Tesco, Asda, Sainsbury's and Morrisons argue they offer value for money and provide what the consumer wants.
The market dominance of the big four is being investigated for the third time in seven years.
The Office of Fair Trading referred the £120bn supermarket sector to the Competition Commission in May, amid claims that top supermarkets had become too powerful and smaller stores were being squeezed out.
The commission is holding hearings with the Scottish Grocers Federation, the Scottish Executive, Scottish Parliament and the NFU Scotland among others.
Peter Freeman, chairman of the Competition Commission, is leading the inquiry.
He told BBC Radio's Good Morning Scotland programme he was keen to gather as much evidence as possible over the two-year investigation.
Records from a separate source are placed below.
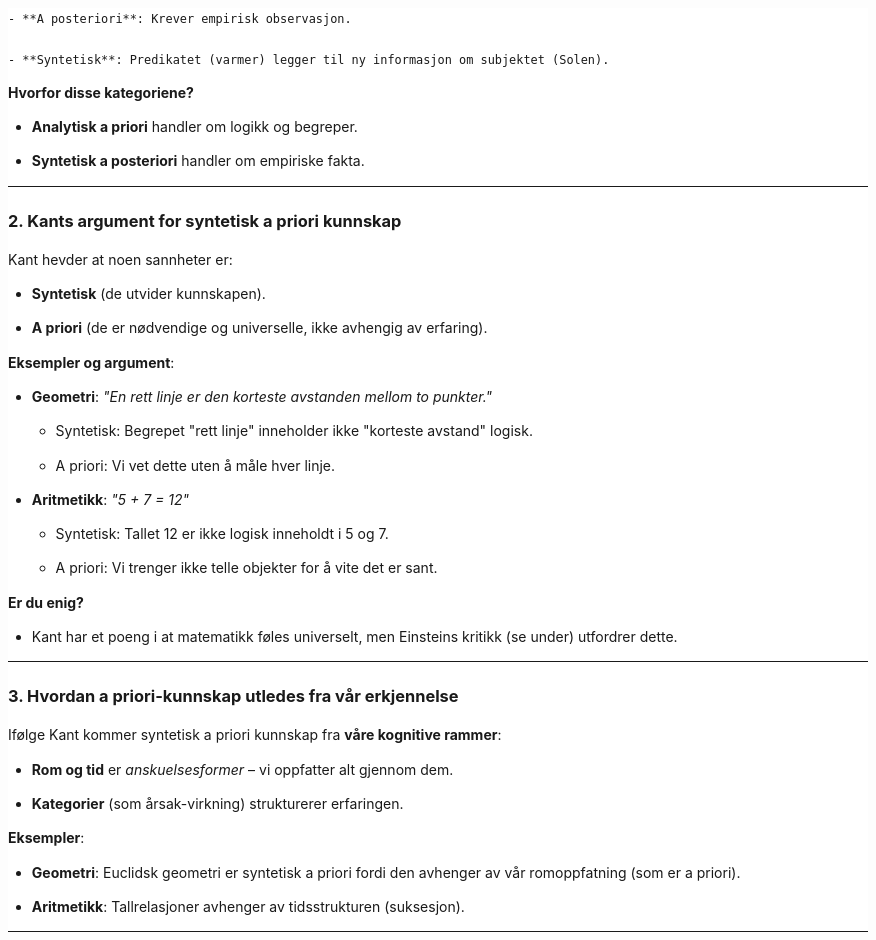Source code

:     - **A posteriori**: Krever empirisk observasjon.
        
    - **Syntetisk**: Predikatet (varmer) legger til ny informasjon om subjektet (Solen).
        

**Hvorfor disse kategoriene?**

- **Analytisk a priori** handler om logikk og begreper.
    
- **Syntetisk a posteriori** handler om empiriske fakta.
    

---

### **2. Kants argument for syntetisk a priori kunnskap**

Kant hevder at noen sannheter er:

- **Syntetisk** (de utvider kunnskapen).
    
- **A priori** (de er nødvendige og universelle, ikke avhengig av erfaring).
    

**Eksempler og argument**:

- **Geometri**: _"En rett linje er den korteste avstanden mellom to punkter."_
    
    - Syntetisk: Begrepet "rett linje" inneholder ikke "korteste avstand" logisk.
        
    - A priori: Vi vet dette uten å måle hver linje.
        
- **Aritmetikk**: *"5 + 7 = 12"*
    
    - Syntetisk: Tallet 12 er ikke logisk inneholdt i 5 og 7.
        
    - A priori: Vi trenger ikke telle objekter for å vite det er sant.
        

**Er du enig?**

- Kant har et poeng i at matematikk føles universelt, men Einsteins kritikk (se under) utfordrer dette.
    

---

### **3. Hvordan a priori-kunnskap utledes fra vår erkjennelse**

Ifølge Kant kommer syntetisk a priori kunnskap fra **våre kognitive rammer**:

- **Rom og tid** er _anskuelsesformer_ – vi oppfatter alt gjennom dem.
    
- **Kategorier** (som årsak-virkning) strukturerer erfaringen.
    

**Eksempler**:

- **Geometri**: Euclidsk geometri er syntetisk a priori fordi den avhenger av vår romoppfatning (som er a priori).
    
- **Aritmetikk**: Tallrelasjoner avhenger av tidsstrukturen (suksesjon).
    

---
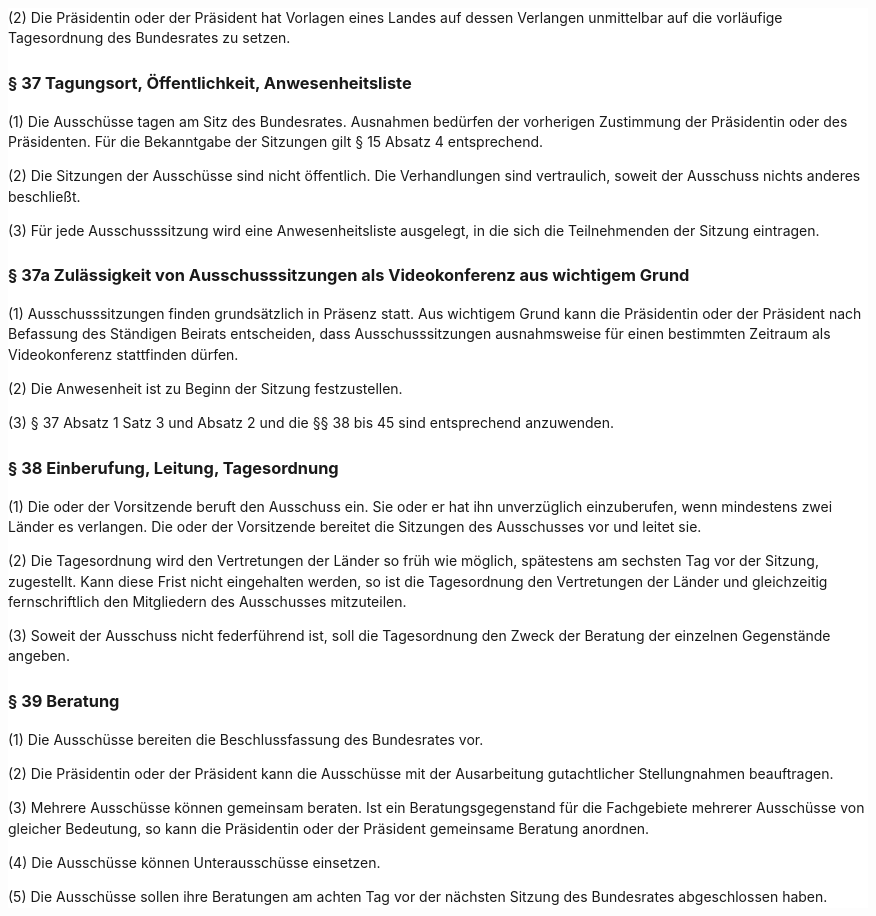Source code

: (2) Die Präsidentin oder der Präsident hat Vorlagen eines Landes auf dessen Verlangen unmittelbar auf die vorläufige Tagesordnung des Bundesrates zu setzen.


### § 37 Tagungsort, Öffentlichkeit, Anwesenheitsliste

(1) Die Ausschüsse tagen am Sitz des Bundesrates. Ausnahmen bedürfen der vorherigen Zustimmung der Präsidentin oder des Präsidenten. Für die Bekanntgabe der Sitzungen gilt § 15 Absatz 4 entsprechend.

(2) Die Sitzungen der Ausschüsse sind nicht öffentlich. Die Verhandlungen sind vertraulich, soweit der Ausschuss nichts anderes beschließt.

(3) Für jede Ausschusssitzung wird eine Anwesenheitsliste ausgelegt, in die sich die Teilnehmenden der Sitzung eintragen.


### § 37a Zulässigkeit von Ausschusssitzungen als Videokonferenz aus wichtigem Grund

(1) Ausschusssitzungen finden grundsätzlich in Präsenz statt. Aus wichtigem Grund kann die Präsidentin oder der Präsident nach Befassung des Ständigen Beirats entscheiden, dass Ausschusssitzungen ausnahmsweise für einen bestimmten Zeitraum als Videokonferenz stattfinden dürfen.

(2) Die Anwesenheit ist zu Beginn der Sitzung festzustellen.

(3) § 37 Absatz 1 Satz 3 und Absatz 2 und die §§ 38 bis 45 sind entsprechend anzuwenden.


### § 38 Einberufung, Leitung, Tagesordnung

(1) Die oder der Vorsitzende beruft den Ausschuss ein. Sie oder er hat ihn unverzüglich einzuberufen, wenn mindestens zwei Länder es verlangen. Die oder der Vorsitzende bereitet die Sitzungen des Ausschusses vor und leitet sie.

(2) Die Tagesordnung wird den Vertretungen der Länder so früh wie möglich, spätestens am sechsten Tag vor der Sitzung, zugestellt. Kann diese Frist nicht eingehalten werden, so ist die Tagesordnung den Vertretungen der Länder und gleichzeitig fernschriftlich den Mitgliedern des Ausschusses mitzuteilen.

(3) Soweit der Ausschuss nicht federführend ist, soll die Tagesordnung den Zweck der Beratung der einzelnen Gegenstände angeben.


### § 39 Beratung

(1) Die Ausschüsse bereiten die Beschlussfassung des Bundesrates vor.

(2) Die Präsidentin oder der Präsident kann die Ausschüsse mit der Ausarbeitung gutachtlicher Stellungnahmen beauftragen.

(3) Mehrere Ausschüsse können gemeinsam beraten. Ist ein Beratungsgegenstand für die Fachgebiete mehrerer Ausschüsse von gleicher Bedeutung, so kann die Präsidentin oder der Präsident gemeinsame Beratung anordnen.

(4) Die Ausschüsse können Unterausschüsse einsetzen.

(5) Die Ausschüsse sollen ihre Beratungen am achten Tag vor der nächsten Sitzung des Bundesrates abgeschlossen haben.
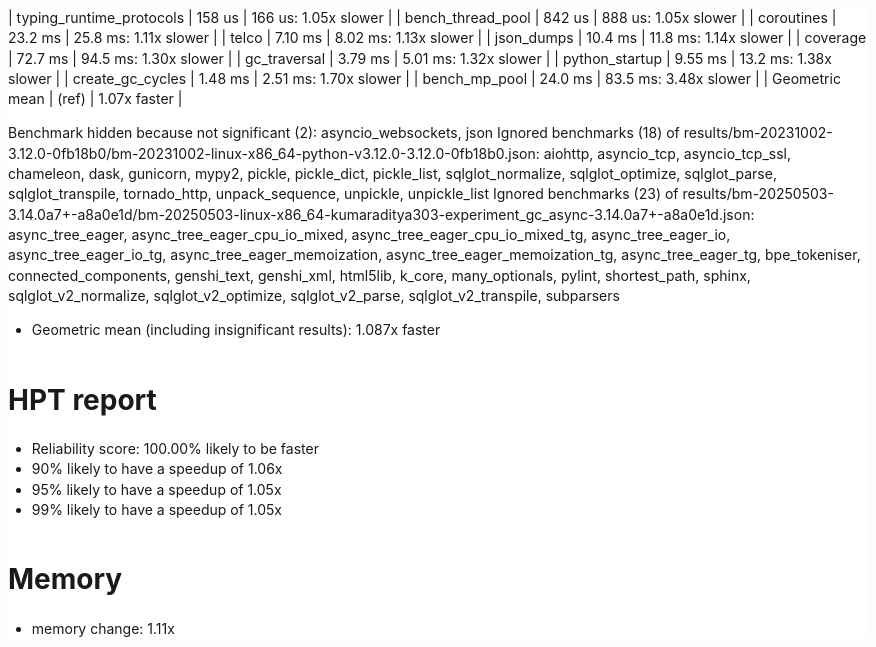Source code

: | typing_runtime_protocols   | 158 us                                                 | 166 us: 1.05x slower                                                          |
| bench_thread_pool          | 842 us                                                 | 888 us: 1.05x slower                                                          |
| coroutines                 | 23.2 ms                                                | 25.8 ms: 1.11x slower                                                         |
| telco                      | 7.10 ms                                                | 8.02 ms: 1.13x slower                                                         |
| json_dumps                 | 10.4 ms                                                | 11.8 ms: 1.14x slower                                                         |
| coverage                   | 72.7 ms                                                | 94.5 ms: 1.30x slower                                                         |
| gc_traversal               | 3.79 ms                                                | 5.01 ms: 1.32x slower                                                         |
| python_startup             | 9.55 ms                                                | 13.2 ms: 1.38x slower                                                         |
| create_gc_cycles           | 1.48 ms                                                | 2.51 ms: 1.70x slower                                                         |
| bench_mp_pool              | 24.0 ms                                                | 83.5 ms: 3.48x slower                                                         |
| Geometric mean             | (ref)                                                  | 1.07x faster                                                                  |

Benchmark hidden because not significant (2): asyncio_websockets, json
Ignored benchmarks (18) of results/bm-20231002-3.12.0-0fb18b0/bm-20231002-linux-x86_64-python-v3.12.0-3.12.0-0fb18b0.json: aiohttp, asyncio_tcp, asyncio_tcp_ssl, chameleon, dask, gunicorn, mypy2, pickle, pickle_dict, pickle_list, sqlglot_normalize, sqlglot_optimize, sqlglot_parse, sqlglot_transpile, tornado_http, unpack_sequence, unpickle, unpickle_list
Ignored benchmarks (23) of results/bm-20250503-3.14.0a7+-a8a0e1d/bm-20250503-linux-x86_64-kumaraditya303-experiment_gc_async-3.14.0a7+-a8a0e1d.json: async_tree_eager, async_tree_eager_cpu_io_mixed, async_tree_eager_cpu_io_mixed_tg, async_tree_eager_io, async_tree_eager_io_tg, async_tree_eager_memoization, async_tree_eager_memoization_tg, async_tree_eager_tg, bpe_tokeniser, connected_components, genshi_text, genshi_xml, html5lib, k_core, many_optionals, pylint, shortest_path, sphinx, sqlglot_v2_normalize, sqlglot_v2_optimize, sqlglot_v2_parse, sqlglot_v2_transpile, subparsers

- Geometric mean (including insignificant results): 1.087x faster

# HPT report

- Reliability score: 100.00% likely to be faster
- 90% likely to have a speedup of 1.06x
- 95% likely to have a speedup of 1.05x
- 99% likely to have a speedup of 1.05x

# Memory
- memory change: 1.11x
Mr Freeman said: "We would encourage people, despite the fear factor, to give evidence to us, we will not threaten their anonymity.
"There are people who would also extol what the supermarkets are doing, it's our job to form a balanced judgement.
Producers claim they are being squeezed by low prices
"We have very extensive powers, but one of the reasons we are in Edinburgh is to make sure that whatever powers we exercise, in what is a reserved matter - competition - take full account of Scottish policies on the environment, on agriculture, on the food supply chain and on retailing."
Farmers say the supermarkets buy milk at 18p a litre, less than the cost of production, and sell it for more than 50p.
James Withers, of the Scottish NFU, warned that farmers were going out of business.
He said: "Farmers are not crying for any special favours, they're not supposed to be immune from business pressures, but they need recognition from the supermarkets that if they're going to produce high quality that comes at a cost."
The Scottish Grocers Federation said its members were being hit by promotions such as supermarkets selling beer at less than the wholesale price as a loss leader.
And the Green Party said the voluntary code of practice governing the supermarkets needed an independent adjudicator, or else Scottish farmers and small suppliers would be forced out of business.
Enterprise spokeswoman Shiona Baird said: "The supermarkets are currently abusing their power, leaving farmers struggling to cope with pitiful payments for their goods.
"A vibrant farming industry means consumers can buy a range of high quality goods - but this cannot happen if supermarkets do not take a more responsible approach to their business."
An update of the commission's progress towards producing recommendations will be published before Christmas.